Ghost bouton budding is accompanied by local rearrangements of the presynaptic actin cytoskeleton. A, Animals presynaptically expressing the membrane marker CD8-RFP and the F-actin marker GMA-GFP were imaged before and after high K⁺ stimulation. New F-actin puncta (arrowheads) are observed at sites of budding (arrows) where newly formed ghost boutons (double arrowheads) attach to the main axonal arbor. Scale bar, 6 μm. B, Application of 10 μm latrunculin A to the bath solution rapidly disperses F-actin puncta, while application of 10 μm jasplakinolide causes formation and stabilization of F-actin puncta.
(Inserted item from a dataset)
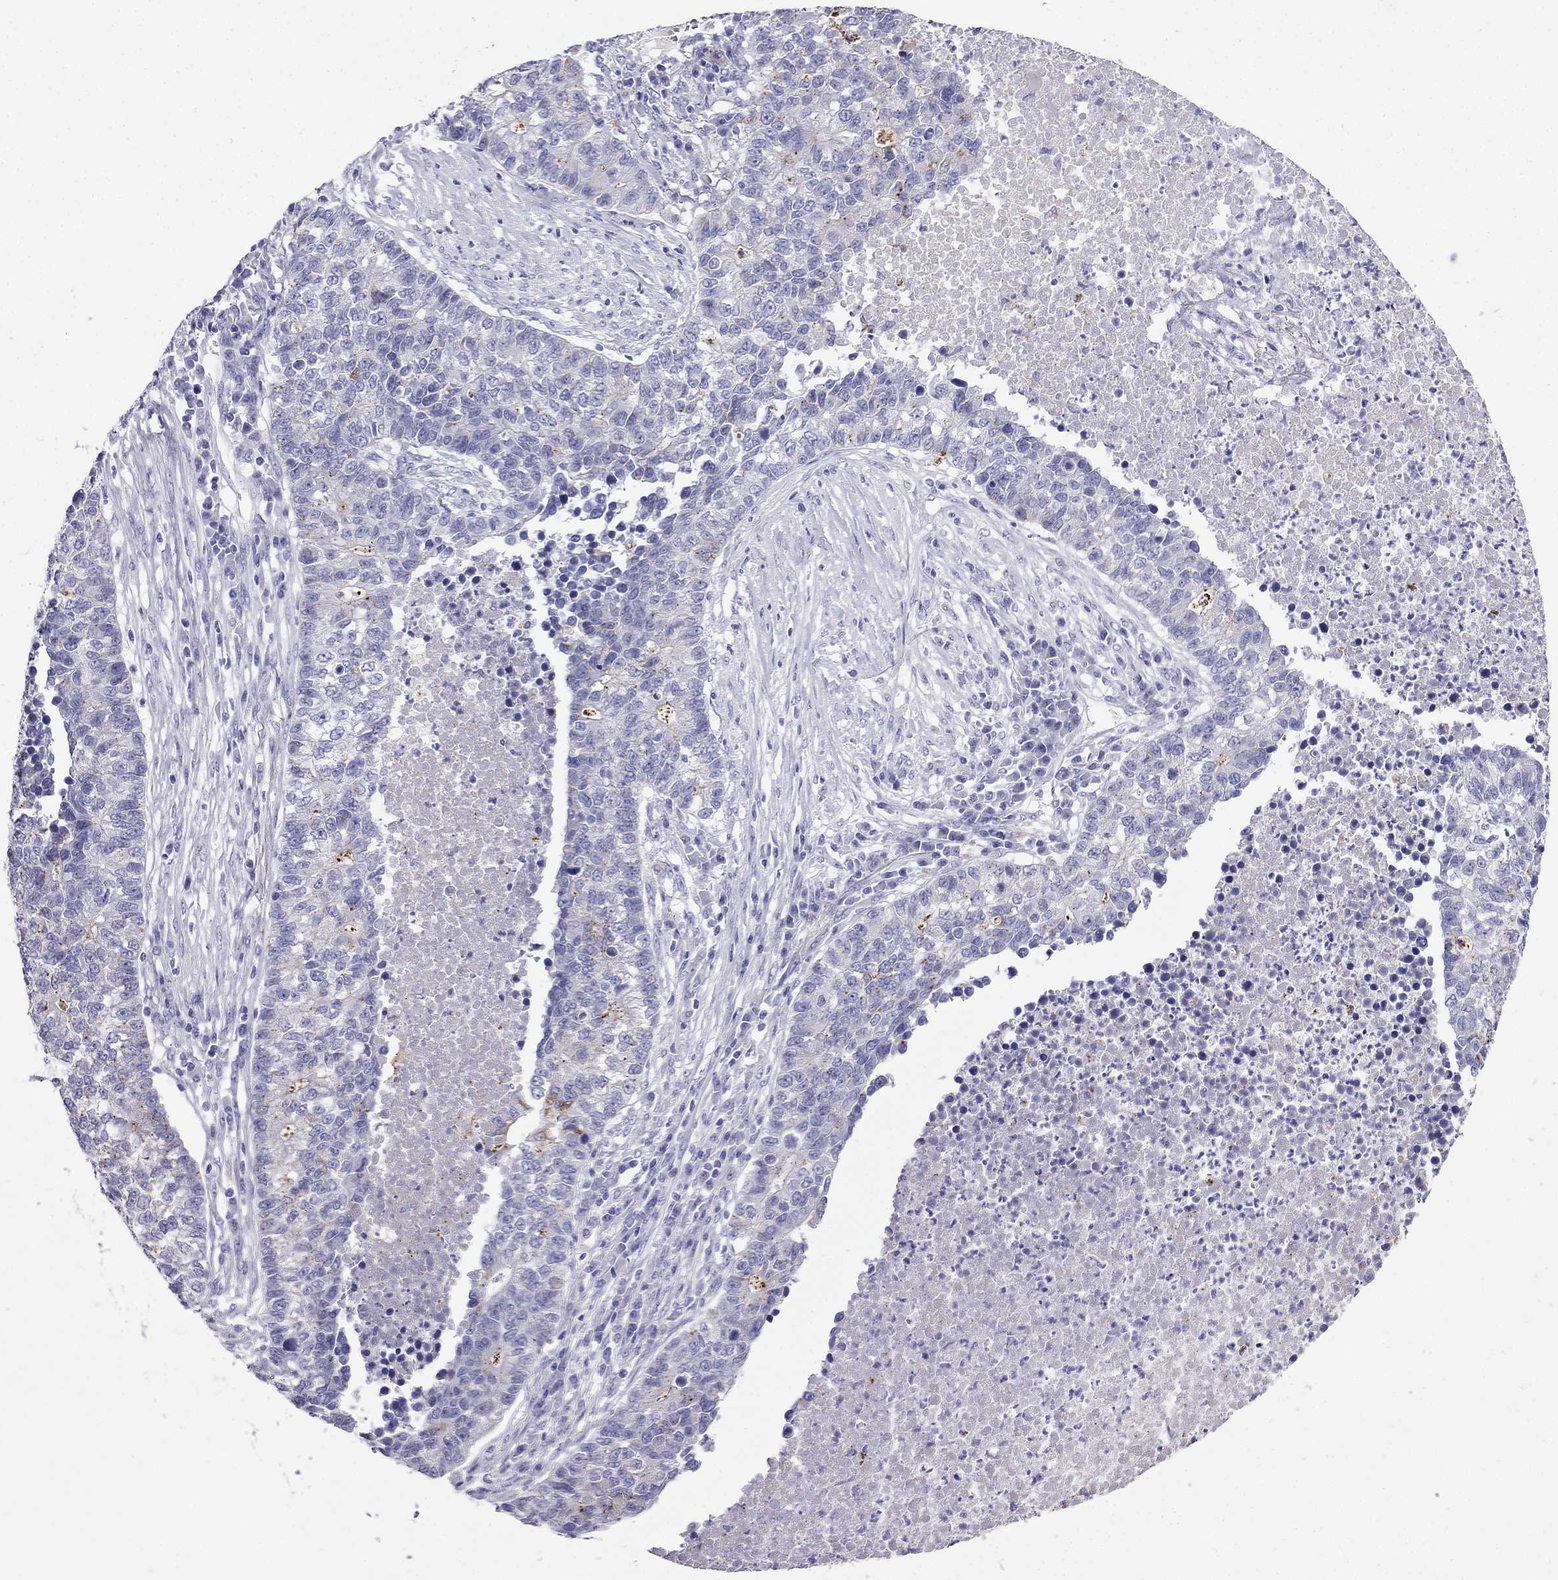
{"staining": {"intensity": "negative", "quantity": "none", "location": "none"}, "tissue": "lung cancer", "cell_type": "Tumor cells", "image_type": "cancer", "snomed": [{"axis": "morphology", "description": "Adenocarcinoma, NOS"}, {"axis": "topography", "description": "Lung"}], "caption": "Protein analysis of adenocarcinoma (lung) reveals no significant expression in tumor cells. (Immunohistochemistry, brightfield microscopy, high magnification).", "gene": "PTH", "patient": {"sex": "male", "age": 57}}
Scale bar, 6 μm. C, Wild-type animals pretreated with latrunculin A or jasplakinolide for 15 min before high K⁺ stimulation display a reduction in ghost bouton budding frequency. N (NMJs, animals): no drug = 30, 4; latrunculin A = 35, 5; jasplakinolide = 30, 4. *p < 0.05; ***p < 0.001; ANOVA. Error bars indicate SEM.